Effect of inserting a buffer layer on the characteristics of transparent conducting impurity-doped ZnO thin films prepared by dc magnetron sputtering

Abstract

In transparent conducting impurity-doped ZnO thin films prepared on glass substrates by a dc magnetron sputtering (dc-MS) deposition, the obtainable lowest resistivity and the spatial resistivity distribution on the substrate surface were improved by a newly developed MS deposition method.
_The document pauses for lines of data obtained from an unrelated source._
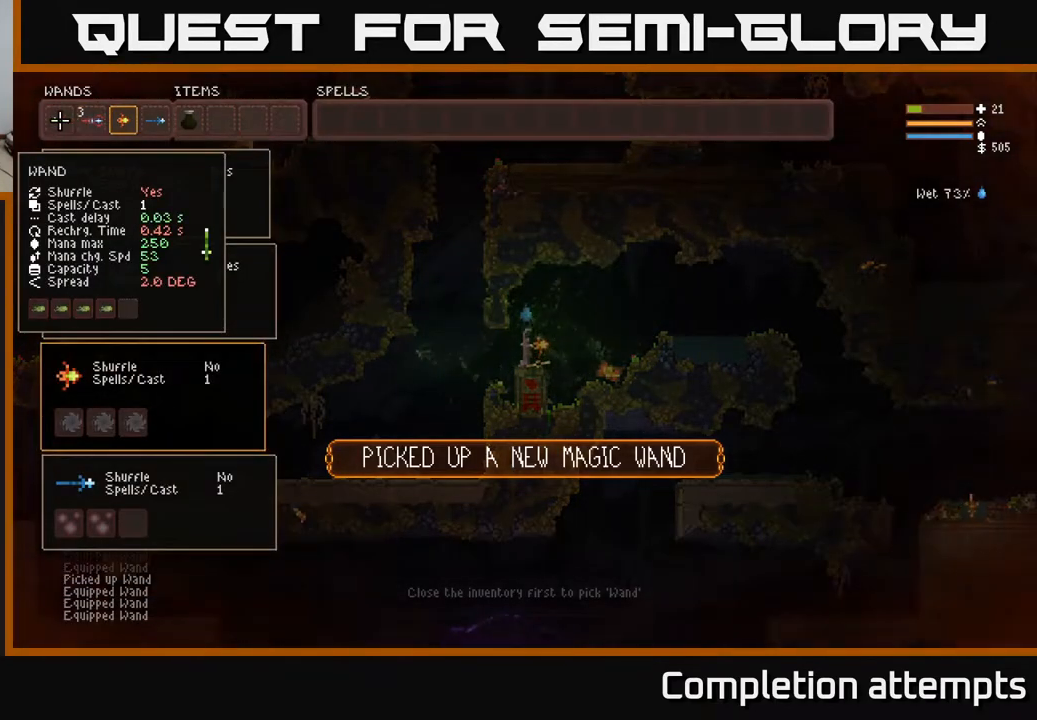
{"buttons": [], "left_stick": "left", "right_stick": "up-left", "events": [[33, "right_stick", "center"], [117, "SELECT", "down"], [233, "SELECT", "up"], [400, "left_stick", "left"], [450, "right_stick", "up-left"]]}
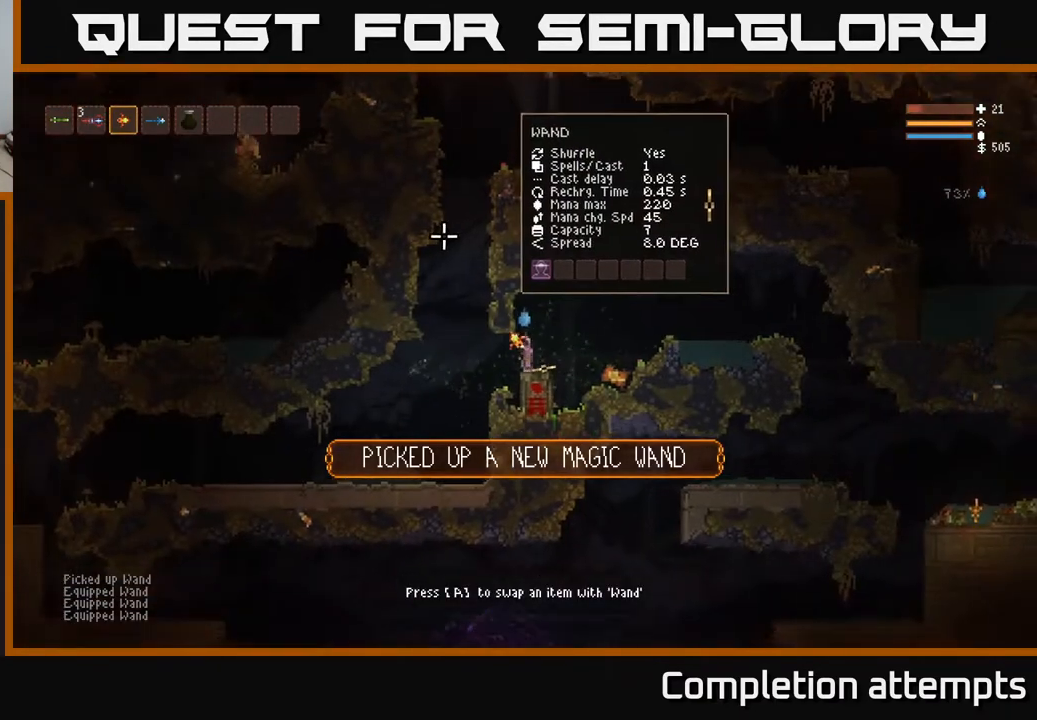
{"buttons": ["L2"], "left_stick": "center", "right_stick": "up-left", "events": [[233, "L2", "down"], [367, "left_stick", "center"]]}
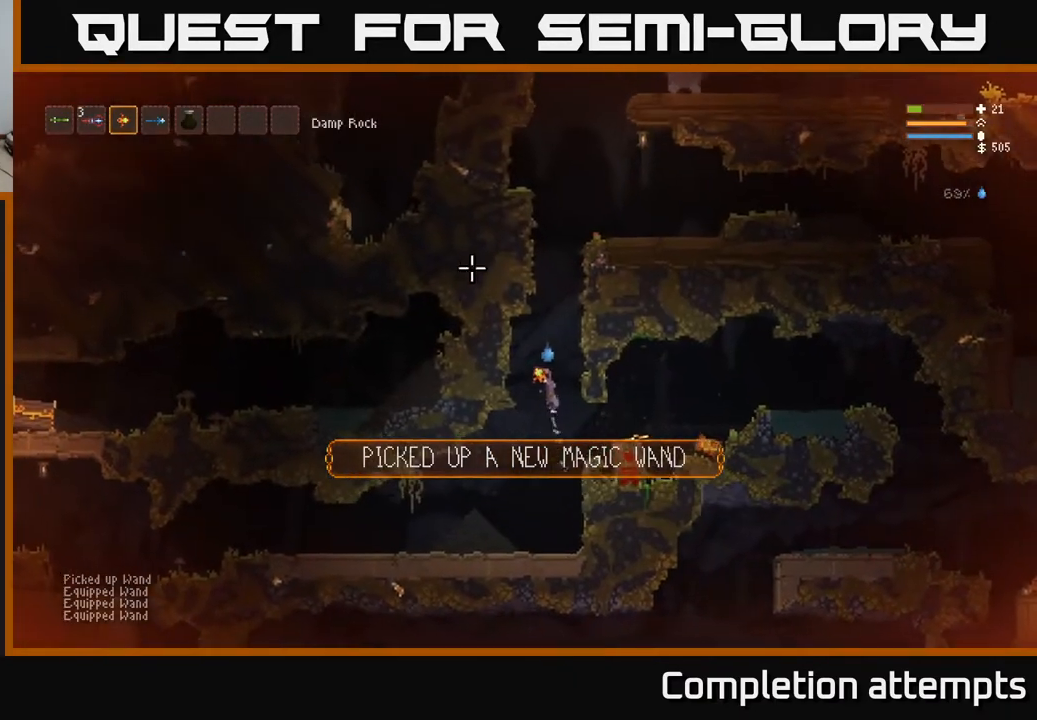
{"buttons": ["L2"], "left_stick": "center", "right_stick": "up", "events": [[83, "right_stick", "up"], [133, "left_stick", "right"], [300, "left_stick", "center"]]}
The decrease of obtainable lowest resistivity as well as the improvement of spatial resistivity distribution on the substrate surface in Al- or Ga-doped ZnO (AZO or GZO) thin films were successfully achieved by inserting a very thin buffer layer, prepared using the same MS apparatus with the same target, between the thin film and the glass substrate. The deposition of the buffer layer required a more strongly oxidized target surface than possible to attain during a conventional dc-MS deposition. The optimal thickness of the buffer layer was found to be about 10 nm for both GZO and AZO thin films. The resistivity decrease is mainly attributed to an increase of Hall mobility rather than carrier concentration, resulting from an improvement of crystallinity coming from insertion of the buffer layer. Resistivities of 3 × 10 − 4 and 4 × 10 − 4 Ω cm were obtained in 100 nm-thick-GZO and AZO thin films, respectively, incorporating a 10 nm-thick-buffer layer prepared at a substrate temperature around 200 °C.